Muslims Pray for Rain as Wildfire Hits Alberta

EDMONTON – Around one hundred Muslims gathered on Thursday, May 5, to pray for rain, as thousands sought refuge in Edmonton, running from Alberta wildfire which has ravaged their community.

“Whenever there’s a drought, our religion has a prayer to make the rain come. And that’s what’s needed right now for Fort McMurray,” Issam Saleh from the Muslim Association of Canada Vice News reported on May 5.

“And we will keep praying until it happens.”

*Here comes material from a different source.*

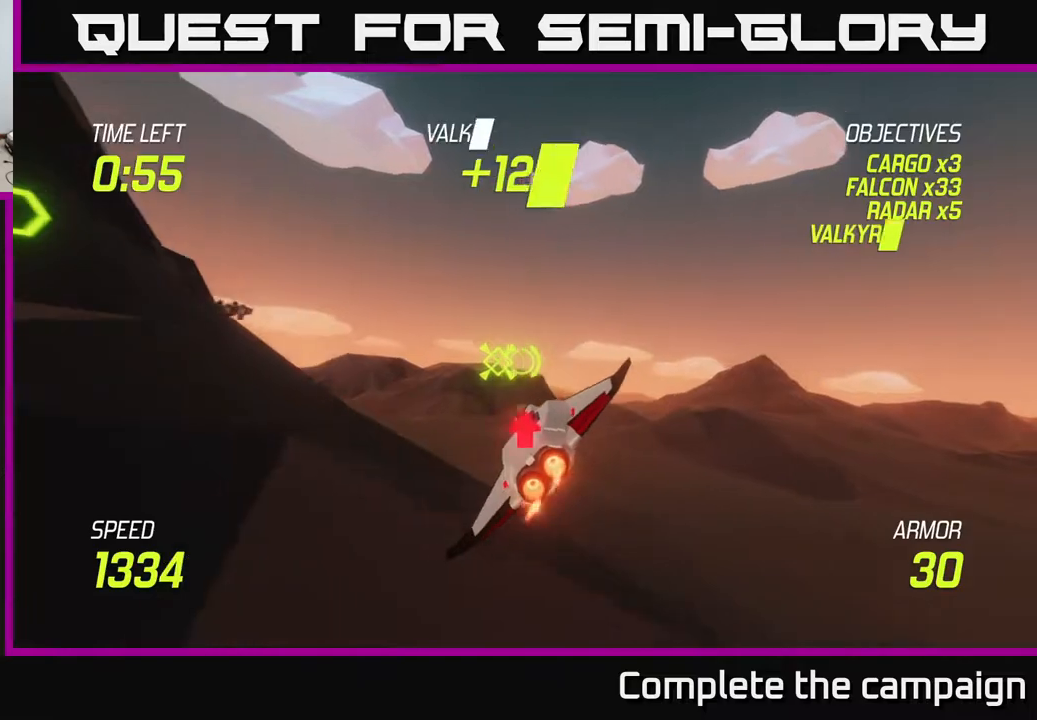
{"buttons": ["L2"], "left_stick": "left", "right_stick": "center", "events": []}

Support AboutIslam in 2021

Earlier on Wednesday, the province of Alberta declared a state of emergency after a massive wildfire destroyed 1,600 homes and buildings in Fort McMurray and forced more than 80,000 residents to evacuate to surrounding towns and cities.

The Royal Canadian Mounted Police when went door to door in Anzac, Gregoire Lake Estates, and Fort McMurray First Nation, which had all been accommodating evacuees, after a mandatory evacuation order was issued for them.

The regional emergency operations center had just relocated to Anzac, located about 50 kilometers south of Fort McMurray, from the Fort McMurray airport. It planned to move further south to Lac La Biche.

Standing at the steps of Alberta legislature in Edmonton, Imam El Sayed Amin spoke to the crowd as a group of young girls waved Canadian flags.

“May Allah make us emerge from this human crisis and environmental disaster,” the Imam said.

His mosque has taken in six families from Fort McMurray, and it is bracing for hundreds more over the next week.

Muslims’ prayer for rain, or Salat-ul-Istisqa, is a well-known practice from the tradition of the Prophet Muhammad (peace be upon him).

In Fort McMurray, Muslims became emotional after knowing that the local Islamic school burned down.

“How will we ever rebuild?” Ali Jomha, a prominent leader in Fort McMurray’s Muslim community, which represents around 10 percent of the city’s population, said.

Another man, Ibrahaim Elladen, recalled how he worked with a construction company in Fort McMurray and was involved with building many of the structures that have been turned to ash.

“I have to believe that the community will rise again,” he said.

“It’s a place that has so much resilience and has been through economic hardship, so I know things will look up again really soon.”